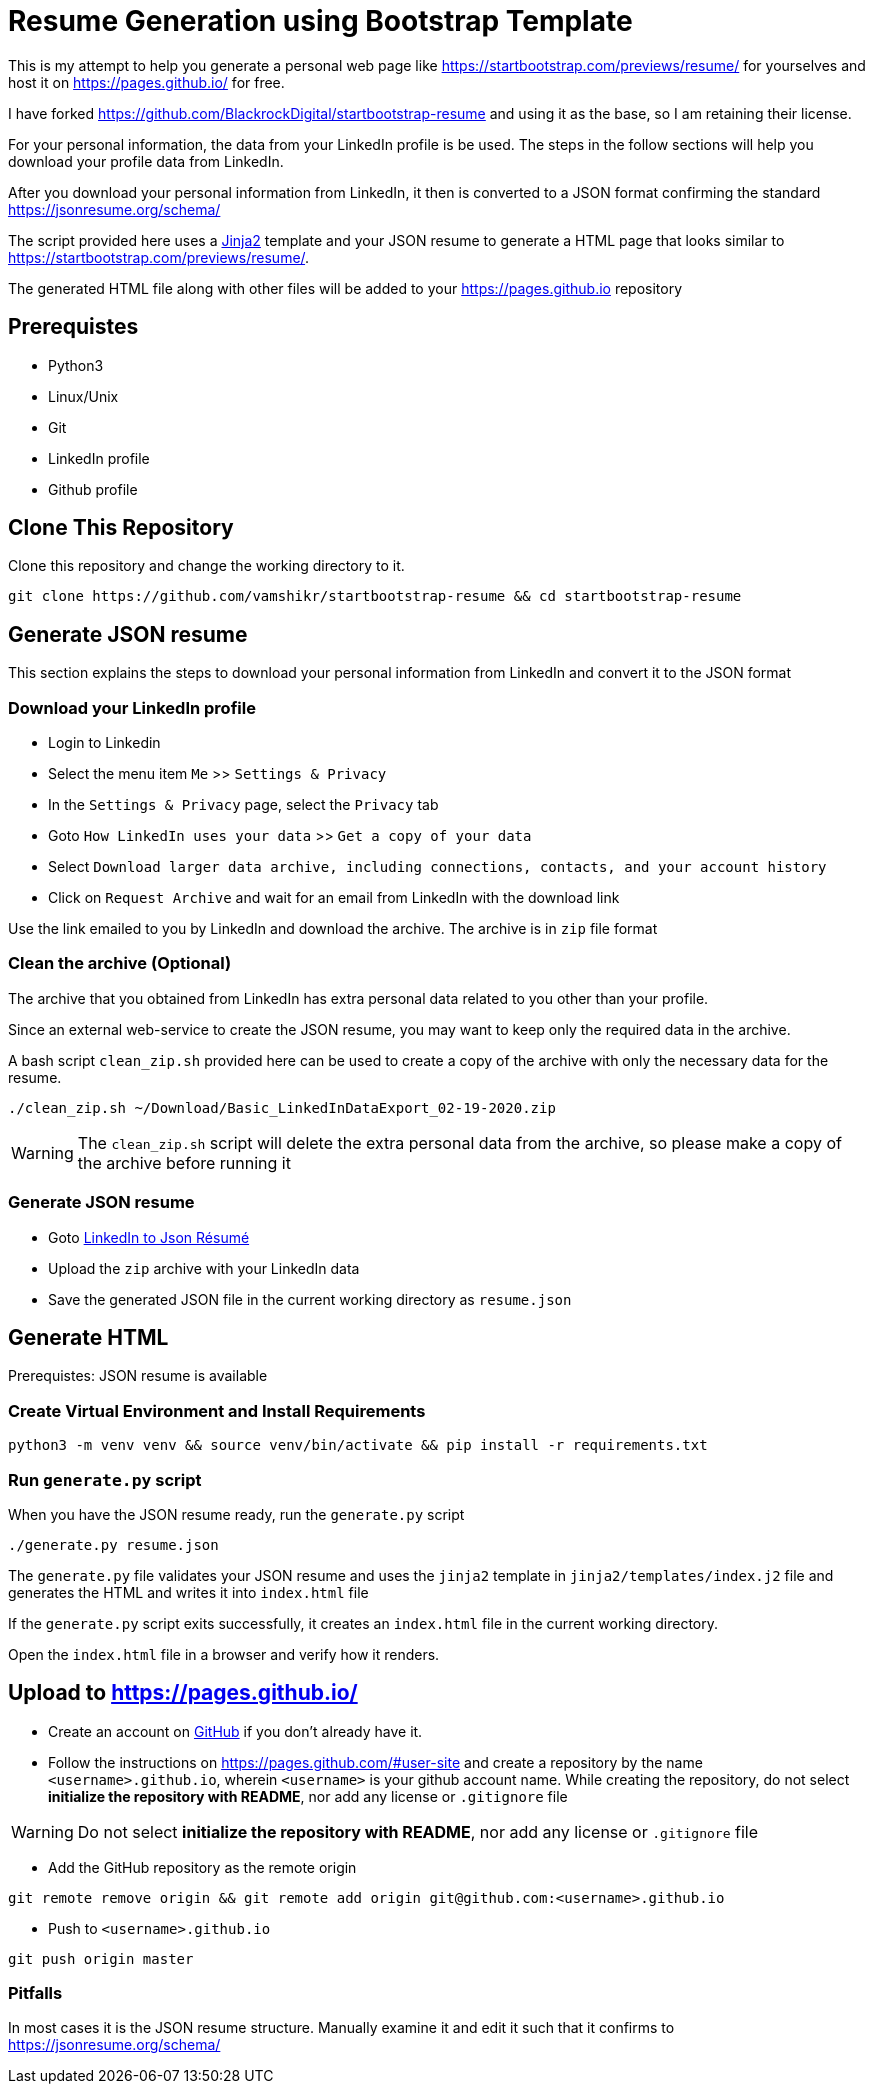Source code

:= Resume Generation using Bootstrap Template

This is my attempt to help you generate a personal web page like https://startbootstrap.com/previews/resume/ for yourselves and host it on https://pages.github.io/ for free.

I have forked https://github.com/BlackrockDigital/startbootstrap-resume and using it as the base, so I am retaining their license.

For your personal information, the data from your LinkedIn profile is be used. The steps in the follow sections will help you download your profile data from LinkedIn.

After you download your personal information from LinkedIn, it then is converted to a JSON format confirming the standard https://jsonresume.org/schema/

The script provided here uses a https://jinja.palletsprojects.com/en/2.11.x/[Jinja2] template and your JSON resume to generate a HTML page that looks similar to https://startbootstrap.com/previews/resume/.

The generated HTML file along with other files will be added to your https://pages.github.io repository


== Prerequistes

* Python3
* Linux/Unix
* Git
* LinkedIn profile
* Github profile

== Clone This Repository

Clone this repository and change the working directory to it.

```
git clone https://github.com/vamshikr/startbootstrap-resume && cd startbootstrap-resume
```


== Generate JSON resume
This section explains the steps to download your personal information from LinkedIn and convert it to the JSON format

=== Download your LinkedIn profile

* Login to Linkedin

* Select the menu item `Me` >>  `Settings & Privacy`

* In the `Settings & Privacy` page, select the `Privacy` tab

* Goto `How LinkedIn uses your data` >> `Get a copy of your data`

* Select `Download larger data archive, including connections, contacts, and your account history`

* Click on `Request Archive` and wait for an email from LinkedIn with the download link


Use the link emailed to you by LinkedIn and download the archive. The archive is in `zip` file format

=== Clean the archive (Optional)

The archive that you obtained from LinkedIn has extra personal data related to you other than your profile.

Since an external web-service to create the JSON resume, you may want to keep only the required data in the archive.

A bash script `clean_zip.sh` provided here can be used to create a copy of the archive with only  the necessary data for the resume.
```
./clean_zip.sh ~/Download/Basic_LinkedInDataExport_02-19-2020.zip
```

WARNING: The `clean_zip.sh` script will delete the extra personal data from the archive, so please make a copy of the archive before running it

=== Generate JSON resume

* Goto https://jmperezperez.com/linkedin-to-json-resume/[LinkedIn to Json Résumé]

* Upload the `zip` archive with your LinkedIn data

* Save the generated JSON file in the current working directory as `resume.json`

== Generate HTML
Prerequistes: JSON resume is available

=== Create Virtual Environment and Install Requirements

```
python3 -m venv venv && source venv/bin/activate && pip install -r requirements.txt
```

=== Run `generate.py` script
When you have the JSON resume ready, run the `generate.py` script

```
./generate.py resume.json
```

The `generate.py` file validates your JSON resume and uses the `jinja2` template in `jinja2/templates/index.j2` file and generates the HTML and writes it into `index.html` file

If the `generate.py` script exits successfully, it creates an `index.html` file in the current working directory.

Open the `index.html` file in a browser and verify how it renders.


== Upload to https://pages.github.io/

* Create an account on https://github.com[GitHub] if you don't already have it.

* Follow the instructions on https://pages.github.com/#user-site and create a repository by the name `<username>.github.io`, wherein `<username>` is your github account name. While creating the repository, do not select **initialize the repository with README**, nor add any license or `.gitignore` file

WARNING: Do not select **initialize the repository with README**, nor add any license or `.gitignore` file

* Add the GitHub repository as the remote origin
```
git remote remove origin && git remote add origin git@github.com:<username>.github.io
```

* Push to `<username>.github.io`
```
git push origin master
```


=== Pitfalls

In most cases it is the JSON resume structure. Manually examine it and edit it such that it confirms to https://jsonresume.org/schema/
******************************
What is expected:
Rewrite the data above exactly as given, but omit the images.

Exercise output:
Source code

:= Resume Generation using Bootstrap Template

This is my attempt to help you generate a personal web page like https://startbootstrap.com/previews/resume/ for yourselves and host it on https://pages.github.io/ for free.

I have forked https://github.com/BlackrockDigital/startbootstrap-resume and using it as the base, so I am retaining their license.

For your personal information, the data from your LinkedIn profile is be used. The steps in the follow sections will help you download your profile data from LinkedIn.

After you download your personal information from LinkedIn, it then is converted to a JSON format confirming the standard https://jsonresume.org/schema/

The script provided here uses a https://jinja.palletsprojects.com/en/2.11.x/[Jinja2] template and your JSON resume to generate a HTML page that looks similar to https://startbootstrap.com/previews/resume/.

The generated HTML file along with other files will be added to your https://pages.github.io repository


== Prerequistes

* Python3
* Linux/Unix
* Git
* LinkedIn profile
* Github profile

== Clone This Repository

Clone this repository and change the working directory to it.

```
git clone https://github.com/vamshikr/startbootstrap-resume && cd startbootstrap-resume
```


== Generate JSON resume
This section explains the steps to download your personal information from LinkedIn and convert it to the JSON format

=== Download your LinkedIn profile

* Login to Linkedin

* Select the menu item `Me` >>  `Settings & Privacy`

* In the `Settings & Privacy` page, select the `Privacy` tab

* Goto `How LinkedIn uses your data` >> `Get a copy of your data`

* Select `Download larger data archive, including connections, contacts, and your account history`

* Click on `Request Archive` and wait for an email from LinkedIn with the download link


Use the link emailed to you by LinkedIn and download the archive. The archive is in `zip` file format

=== Clean the archive (Optional)

The archive that you obtained from LinkedIn has extra personal data related to you other than your profile.

Since an external web-service to create the JSON resume, you may want to keep only the required data in the archive.

A bash script `clean_zip.sh` provided here can be used to create a copy of the archive with only  the necessary data for the resume.
```
./clean_zip.sh ~/Download/Basic_LinkedInDataExport_02-19-2020.zip
```

WARNING: The `clean_zip.sh` script will delete the extra personal data from the archive, so please make a copy of the archive before running it

=== Generate JSON resume

* Goto https://jmperezperez.com/linkedin-to-json-resume/[LinkedIn to Json Résumé]

* Upload the `zip` archive with your LinkedIn data

* Save the generated JSON file in the current working directory as `resume.json`

== Generate HTML
Prerequistes: JSON resume is available

=== Create Virtual Environment and Install Requirements

```
python3 -m venv venv && source venv/bin/activate && pip install -r requirements.txt
```

=== Run `generate.py` script
When you have the JSON resume ready, run the `generate.py` script

```
./generate.py resume.json
```

The `generate.py` file validates your JSON resume and uses the `jinja2` template in `jinja2/templates/index.j2` file and generates the HTML and writes it into `index.html` file

If the `generate.py` script exits successfully, it creates an `index.html` file in the current working directory.

Open the `index.html` file in a browser and verify how it renders.


== Upload to https://pages.github.io/

* Create an account on https://github.com[GitHub] if you don't already have it.

* Follow the instructions on https://pages.github.com/#user-site and create a repository by the name `<username>.github.io`, wherein `<username>` is your github account name. While creating the repository, do not select **initialize the repository with README**, nor add any license or `.gitignore` file

WARNING: Do not select **initialize the repository with README**, nor add any license or `.gitignore` file

* Add the GitHub repository as the remote origin
```
git remote remove origin && git remote add origin git@github.com:<username>.github.io
```

* Push to `<username>.github.io`
```
git push origin master
```


=== Pitfalls

In most cases it is the JSON resume structure. Manually examine it and edit it such that it confirms to https://jsonresume.org/schema/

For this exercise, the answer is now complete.